I figured out all the bells and whistles pretty quickly, and started pumping out stories every wee or so. My mother would raid the supply closet where she worked to keep me in paper and ink. We were poor, and that's how it was. Were she alive today, I don't think she'd be offering any apologies.

In the eighth grade, I took a creative writing class. Up until that point, I hated everything about school, but this changed that. I genuinely enjoyed the class, and I aced it. We had nice Macintosh computers to work with, and I had my own green 5 ΒΌ-inch floppy disk which I kept my stories on. I often had to wait after school for my mother to pick me up, so I'd spend that time typing away on a computer in the rear of the room, which I had decided was my favorite.

Then, my sophomore year, I took another writing class. Loved it. Aced it. Not much else to comment on there. Finally, in college, I took yet another one, with the same results. Although I found this class dramatically more challenging. My peers were now critiquing my work, and the professor, a local author, was genuinely interested in helping us become better writers. I felt like I was getting a handle on writing stuff someone else might actually want to read.

To say that life took over after college, is being pretty liberal. Life was more like a dump truck, crashing through my little china shop and giving me both fingers as it started to circle around for another pass. I owned my own PC after college, and tried to keep writing, but was managing less and less as I trudged through the usual near-poverty that most early twenty-year-old Americans experience.
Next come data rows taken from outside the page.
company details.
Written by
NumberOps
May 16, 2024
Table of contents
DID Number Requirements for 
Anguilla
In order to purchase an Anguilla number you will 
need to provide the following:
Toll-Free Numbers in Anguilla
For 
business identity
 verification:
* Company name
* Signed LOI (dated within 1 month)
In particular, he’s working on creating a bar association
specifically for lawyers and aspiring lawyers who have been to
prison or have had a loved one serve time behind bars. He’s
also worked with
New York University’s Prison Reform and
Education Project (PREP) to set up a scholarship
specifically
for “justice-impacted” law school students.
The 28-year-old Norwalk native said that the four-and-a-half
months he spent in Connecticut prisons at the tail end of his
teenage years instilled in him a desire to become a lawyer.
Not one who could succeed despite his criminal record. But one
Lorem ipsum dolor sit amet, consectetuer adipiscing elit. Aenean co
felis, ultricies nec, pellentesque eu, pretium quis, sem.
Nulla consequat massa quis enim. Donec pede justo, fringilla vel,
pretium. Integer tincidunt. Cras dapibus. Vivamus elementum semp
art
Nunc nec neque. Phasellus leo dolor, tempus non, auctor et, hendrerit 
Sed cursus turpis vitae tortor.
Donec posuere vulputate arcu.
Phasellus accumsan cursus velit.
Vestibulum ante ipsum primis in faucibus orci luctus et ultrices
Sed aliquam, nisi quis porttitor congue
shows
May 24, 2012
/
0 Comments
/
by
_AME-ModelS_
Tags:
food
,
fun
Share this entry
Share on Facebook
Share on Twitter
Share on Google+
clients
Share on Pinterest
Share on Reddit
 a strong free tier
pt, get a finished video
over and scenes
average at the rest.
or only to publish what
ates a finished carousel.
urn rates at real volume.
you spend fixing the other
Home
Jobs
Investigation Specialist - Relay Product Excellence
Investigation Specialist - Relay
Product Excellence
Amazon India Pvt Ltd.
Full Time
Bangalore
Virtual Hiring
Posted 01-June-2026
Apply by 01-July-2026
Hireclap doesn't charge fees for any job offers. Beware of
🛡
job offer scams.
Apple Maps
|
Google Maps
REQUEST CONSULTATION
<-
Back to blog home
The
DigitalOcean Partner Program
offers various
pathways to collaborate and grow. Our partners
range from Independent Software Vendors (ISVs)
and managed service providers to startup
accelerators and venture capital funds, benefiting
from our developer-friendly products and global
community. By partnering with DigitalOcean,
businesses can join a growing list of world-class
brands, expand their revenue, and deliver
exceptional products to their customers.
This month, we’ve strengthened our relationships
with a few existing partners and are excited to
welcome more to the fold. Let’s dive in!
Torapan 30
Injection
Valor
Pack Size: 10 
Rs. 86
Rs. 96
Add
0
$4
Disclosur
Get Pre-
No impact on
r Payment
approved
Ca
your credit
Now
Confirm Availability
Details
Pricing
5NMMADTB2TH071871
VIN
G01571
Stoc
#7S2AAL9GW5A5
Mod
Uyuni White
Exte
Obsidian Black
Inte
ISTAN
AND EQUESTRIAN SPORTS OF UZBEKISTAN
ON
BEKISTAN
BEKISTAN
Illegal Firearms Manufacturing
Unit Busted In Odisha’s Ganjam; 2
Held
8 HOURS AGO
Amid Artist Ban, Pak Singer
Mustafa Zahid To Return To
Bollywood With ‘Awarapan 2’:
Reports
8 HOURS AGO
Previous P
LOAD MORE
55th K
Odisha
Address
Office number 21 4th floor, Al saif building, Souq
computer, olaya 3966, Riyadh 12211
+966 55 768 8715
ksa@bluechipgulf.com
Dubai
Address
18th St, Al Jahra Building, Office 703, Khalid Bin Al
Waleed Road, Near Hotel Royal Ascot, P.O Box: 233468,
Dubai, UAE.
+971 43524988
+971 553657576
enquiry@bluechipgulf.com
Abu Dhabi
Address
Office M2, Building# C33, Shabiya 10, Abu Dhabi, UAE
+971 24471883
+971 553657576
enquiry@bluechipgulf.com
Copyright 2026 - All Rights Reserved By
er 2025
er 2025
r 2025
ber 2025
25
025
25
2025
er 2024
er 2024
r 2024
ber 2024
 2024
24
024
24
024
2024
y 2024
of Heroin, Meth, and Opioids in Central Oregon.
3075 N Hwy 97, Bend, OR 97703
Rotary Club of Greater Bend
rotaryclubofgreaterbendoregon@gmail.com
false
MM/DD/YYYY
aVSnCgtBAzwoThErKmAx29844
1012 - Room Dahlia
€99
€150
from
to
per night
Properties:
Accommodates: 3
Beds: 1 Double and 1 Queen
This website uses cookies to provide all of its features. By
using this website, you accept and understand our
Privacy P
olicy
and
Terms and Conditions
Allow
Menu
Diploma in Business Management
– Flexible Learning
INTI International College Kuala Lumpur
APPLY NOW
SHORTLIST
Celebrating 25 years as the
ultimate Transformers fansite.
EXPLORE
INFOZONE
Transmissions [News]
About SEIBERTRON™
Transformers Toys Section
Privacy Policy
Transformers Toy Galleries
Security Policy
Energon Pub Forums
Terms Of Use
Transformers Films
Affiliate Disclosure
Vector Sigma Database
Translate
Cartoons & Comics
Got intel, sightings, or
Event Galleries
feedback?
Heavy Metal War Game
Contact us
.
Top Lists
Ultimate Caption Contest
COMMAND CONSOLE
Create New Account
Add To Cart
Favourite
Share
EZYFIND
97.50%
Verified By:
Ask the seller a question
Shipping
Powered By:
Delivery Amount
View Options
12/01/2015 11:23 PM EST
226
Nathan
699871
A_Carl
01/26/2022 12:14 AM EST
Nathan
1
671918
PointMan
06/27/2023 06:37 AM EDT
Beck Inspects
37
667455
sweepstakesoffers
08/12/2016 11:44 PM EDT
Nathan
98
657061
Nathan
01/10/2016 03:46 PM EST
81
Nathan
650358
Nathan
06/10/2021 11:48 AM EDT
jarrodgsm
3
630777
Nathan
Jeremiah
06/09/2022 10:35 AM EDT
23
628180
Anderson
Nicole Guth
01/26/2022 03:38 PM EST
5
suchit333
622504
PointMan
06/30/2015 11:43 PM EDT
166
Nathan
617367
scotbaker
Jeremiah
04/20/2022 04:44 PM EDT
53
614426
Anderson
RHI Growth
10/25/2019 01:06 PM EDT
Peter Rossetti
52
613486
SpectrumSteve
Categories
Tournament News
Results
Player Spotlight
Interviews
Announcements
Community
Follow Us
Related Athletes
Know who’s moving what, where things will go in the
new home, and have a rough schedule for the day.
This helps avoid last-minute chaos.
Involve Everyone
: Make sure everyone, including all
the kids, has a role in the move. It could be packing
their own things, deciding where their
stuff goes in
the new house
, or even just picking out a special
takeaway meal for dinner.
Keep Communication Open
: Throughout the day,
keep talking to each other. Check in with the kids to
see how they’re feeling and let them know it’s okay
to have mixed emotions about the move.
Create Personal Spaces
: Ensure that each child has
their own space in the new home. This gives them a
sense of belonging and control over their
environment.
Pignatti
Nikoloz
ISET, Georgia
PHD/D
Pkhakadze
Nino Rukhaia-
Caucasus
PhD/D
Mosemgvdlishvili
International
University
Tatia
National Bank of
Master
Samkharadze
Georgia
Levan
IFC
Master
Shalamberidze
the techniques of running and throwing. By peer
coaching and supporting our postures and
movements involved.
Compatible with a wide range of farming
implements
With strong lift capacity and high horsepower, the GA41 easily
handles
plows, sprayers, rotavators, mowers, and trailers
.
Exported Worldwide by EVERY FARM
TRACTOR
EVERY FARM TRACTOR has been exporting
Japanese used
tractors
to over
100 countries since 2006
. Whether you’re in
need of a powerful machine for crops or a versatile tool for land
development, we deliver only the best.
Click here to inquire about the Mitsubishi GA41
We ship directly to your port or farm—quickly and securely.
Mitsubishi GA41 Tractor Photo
Over the next fifteen-ish years, I tried to write, but never got there. Occasionally, I'd churn out twenty or thirty pages of something, or I'd pick up an old story and start re-working it. The problem was always that I was so busy that I couldn't regularly write, which is important when you're on fire about an idea. Well, for me anyway, I have to be able to write a few hours a day on it, or it'll fizzle out and I'll lose interest. I also stopped reading books. There was never any space for it, too many distractions, and I had a lot to keep up with.

Then, in late 2023, I fell into the worst depression of my life. Once I realized my situation, I got back into therapy, and I started an antidepressant. It also turned out that I was dealing with a hormonal problem that was not only affecting me emotionally, but messing with my sleep, and making me gain weight. My doctor started me on HRT. All of these things occurred in the span of a few weeks, and not long after that, I started feeling better. Very little about my circumstances changed, but I wasn't so overwhelmed by things anymore. We did make some changes, and I had to tighten up boundaries at work and at home, in order to give myself more space. My interest in photography and games picked up again, and I started tinkering with programming and my little electronic projects around the house.

In the summer of 2024, I started reading again. Not a lot, not like I used to, but I was reading for fun again, instead of just reference stuff for work. Then, back in December, I was hit with a story idea. It kept coming, and I started jotting down notes, and building a bit of the world around it, and then in January, I started writing. I'd write during my lunch hour at work. At home, I'd put on headphones and sit on the couch with my laptop. I started getting down about a thousand words a day. So, I'm writing again, and I hope it sticks around.

I decided to occasionally post about it here, just to get some of my other thoughts about it down somewhere. If nothing else, I'll post how many words I type each day.